AI is not a magic box
One of the biggest problems with artificial intelligence is that it is often presented almost like magic. You ask, it answers. It writes, summarizes, suggests, organizes, translates and creates. And because it does all of this with confidence, many people forget that it can be wrong.
It can give a convincing wrong answer. It can omit a critical detail. It can invent things. It can reproduce bias. It can generate a text that looks correct but has not been verified.
It can make an employee better. But it can also make that same employee stop thinking, if it is used without judgment.
That is why training should not be only technical. It must also be training in judgment. How do you check, question, verify and understand when an answer is useful and when it only sounds good?
Artificial intelligence can accelerate work. It must not replace responsibility.
The approved tool must be better than the unofficial one
If a company truly wants to reduce Shadow AI, it must stop thinking only in terms of prohibition. It must offer a better alternative.
If the approved tool is slow, difficult, limited or practically useless for real work, employees will return to the unofficial one. This is not theory. It is the same story we have seen in every technological change.
People do not always use the tool that was approved. They use the tool that helps them.
So if we want to bring AI out of the shadows, the official environment must actually be useful. Secure, but not paralyzed. Controlled, but not useless. Organized, but not bureaucratic. It must protect the company without preventing work from happening.
That is the difficult part. But that is also the real goal.
Shadow AI is a mirror
For me, the most interesting thing about Shadow AI is not the tool itself. It is what it reveals.
It reveals the distance between the official image of an organization and the way it actually works. It reveals whether processes help or obstruct. It reveals whether management understands how its people work. It reveals whether technology has been designed around work or whether work is forced to fit around technology.
And this is not only about AI. It was always about Excel too. Because Excel, in many cases, was not just a tool. It was proof that the official system was not enough.

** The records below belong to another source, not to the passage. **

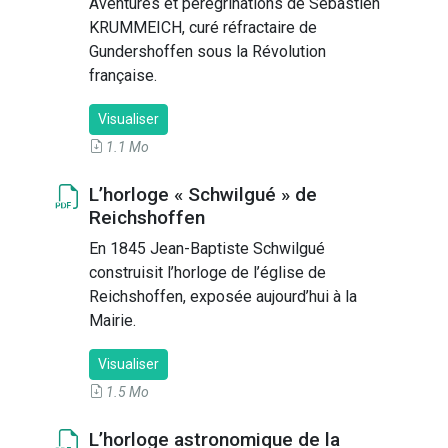
Aventures et pérégrinations de Sébastien
KRUMMEICH, curé réfractaire de
Gundershoffen sous la Révolution
française.
Visualiser
1.1 Mo
L’horloge « Schwilgué » de
Reichshoffen
En 1845 Jean-Baptiste Schwilgué
construisit l’horloge de l’église de
Reichshoffen, exposée aujourd’hui à la
Mairie.
Visualiser
1.5 Mo
L’horloge astronomique de la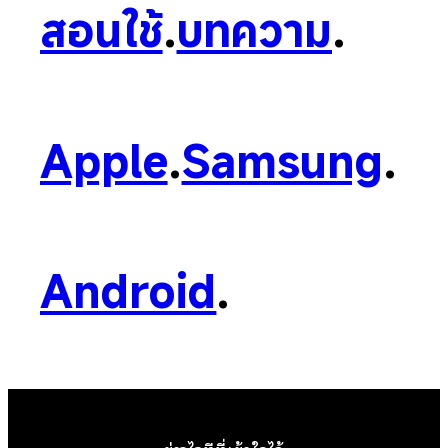
สอนใช้
.
บทความ
.
Apple
.
Samsung
.
Android
.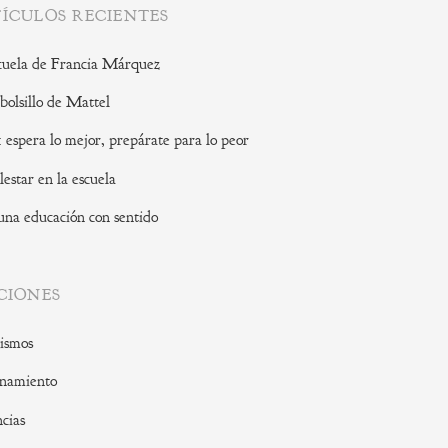
ÍCULOS RECIENTES
cuela de Francia Márquez
 bolsillo de Mattel
: espera lo mejor, prepárate para lo peor
lestar en la escuela
una educación con sentido
CIONES
ismos
namiento
cias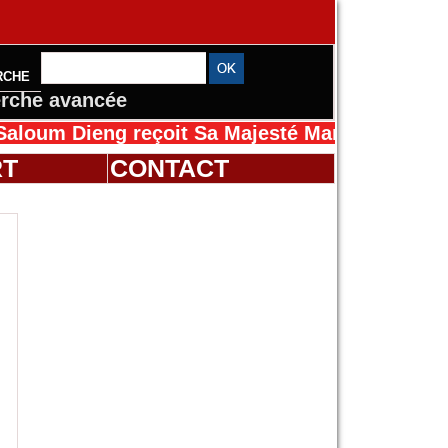
RCHE
rche avancée
eng reçoit Sa Majesté Mansah Cissé au Sénéga
RT
CONTACT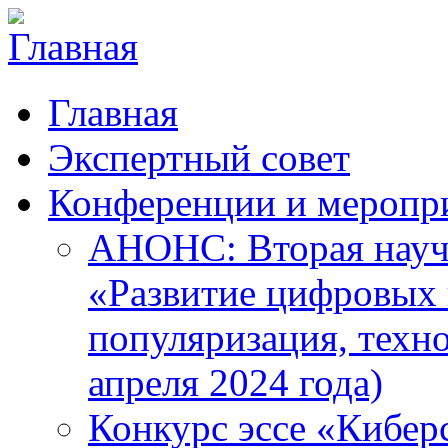
Главная
Экспертный совет
Конференции и меропр
АНОНС: Вторая науч
«Развитие цифровых в
популяризация, техн
апреля 2024 года)
Конкурс эссе «Кибер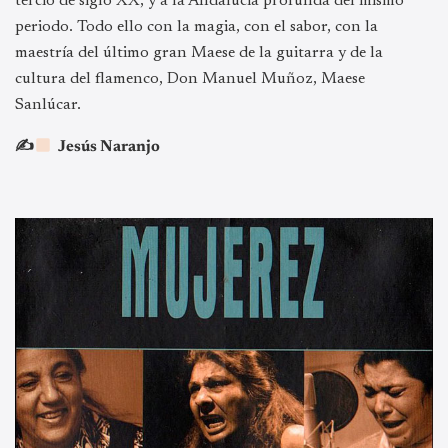
tercio de siglo XX, y a la Andalucía profunda del mismo
periodo. Todo ello con la magia, con el sabor, con la
maestría del último gran Maese de la guitarra y de la
cultura del flamenco, Don Manuel Muñoz, Maese
Sanlúcar.
✍
Jesús Naranjo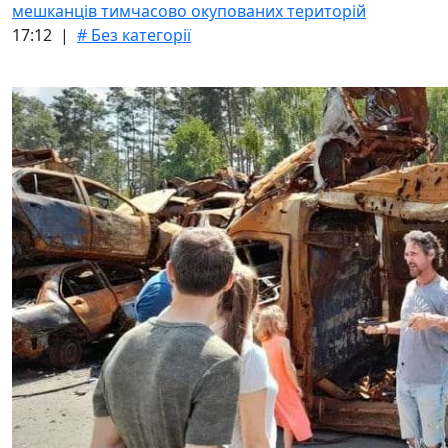
мешканців тимчасово окупованих територій
17:12 |
# Без категорії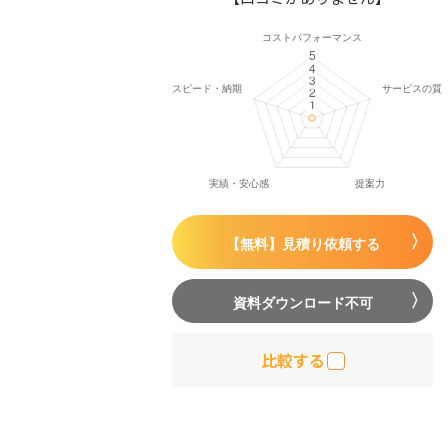
【無料】見積り依頼する
資料ダウンロード不可
比較する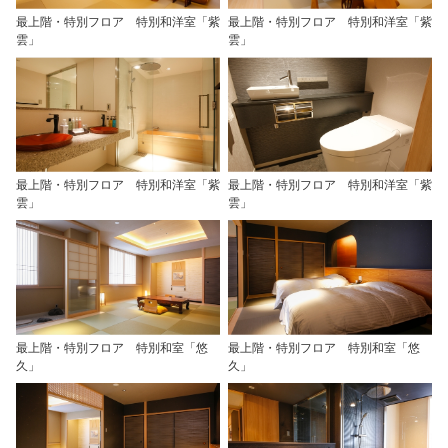
最上階・特別フロア 特別和洋室「紫
最上階・特別フロア 特別和洋室「紫
雲」
雲」
最上階・特別フロア 特別和洋室「紫
最上階・特別フロア 特別和洋室「紫
雲」
雲」
最上階・特別フロア 特別和室「悠
最上階・特別フロア 特別和室「悠
久」
久」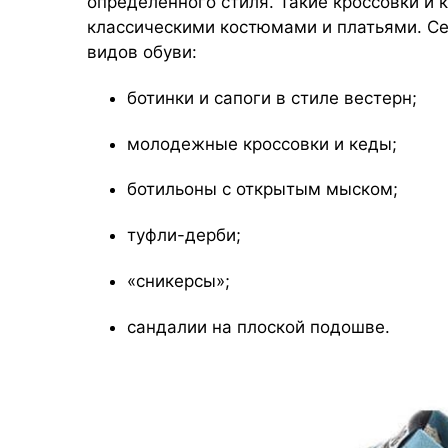
определенного стиля. Такие кроссовки и 
классическими костюмами и платьями. Се
видов обуви:
ботинки и сапоги в стиле вестерн;
молодежные кроссовки и кеды;
ботильоны с открытым мыском;
туфли-дерби;
«сникерсы»;
сандалии на плоской подошве.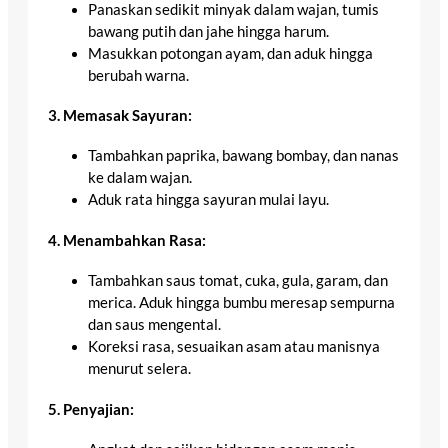
Panaskan sedikit minyak dalam wajan, tumis
bawang putih dan jahe hingga harum.
Masukkan potongan ayam, dan aduk hingga
berubah warna.
3. Memasak Sayuran:
Tambahkan paprika, bawang bombay, dan nanas
ke dalam wajan.
Aduk rata hingga sayuran mulai layu.
4. Menambahkan Rasa:
Tambahkan saus tomat, cuka, gula, garam, dan
merica. Aduk hingga bumbu meresap sempurna
dan saus mengental.
Koreksi rasa, sesuaikan asam atau manisnya
menurut selera.
5. Penyajian: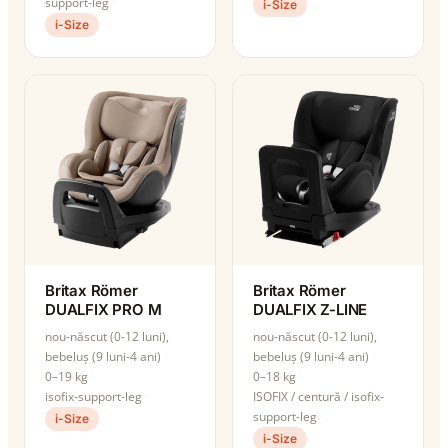
support-leg
i-Size
i-Size
Britax Römer
Britax Römer
DUALFIX PRO M
DUALFIX Z-LINE
nou-născut (0-12 luni),
nou-născut (0-12 luni),
bebeluș (9 luni-4 ani)
bebeluș (9 luni-4 ani)
0–19 kg
0–18 kg
isofix-support-leg
ISOFIX / centură / isofix-
support-leg
i-Size
i-Size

Shadow AI is the same. It is not merely a security problem. It is a comment on how the organization works. And that comment is not always flattering.
The new Excel is not waiting for anyone’s approval
Excel did not become the unofficial operating system of enterprises because someone approved it strategically.
It became that because people had work to do.
The same thing is now happening with artificial intelligence.
It will not wait for the perfect policy, the ideal committee, the complete governance framework or the next management presentation.
It will be used because it is useful.
And when something is useful, it finds a way.
So the question is not whether companies will allow AI. In many ways, that question is already late.
The real question is whether they will understand in time how it is being used, by whom, for what purpose and with what risk.
Because real work has a way of moving beyond organizational charts.
In the past, it did that with an Excel file no one knew who updated, but everyone trusted.
Today, it does it with an AI tool no one approved, but many already use.
And perhaps this is the most honest message of Shadow AI:
employees do not always wait for the organization to design the future of work.
Sometimes they start it themselves.
The question is whether the organization will continue discovering it after the fact.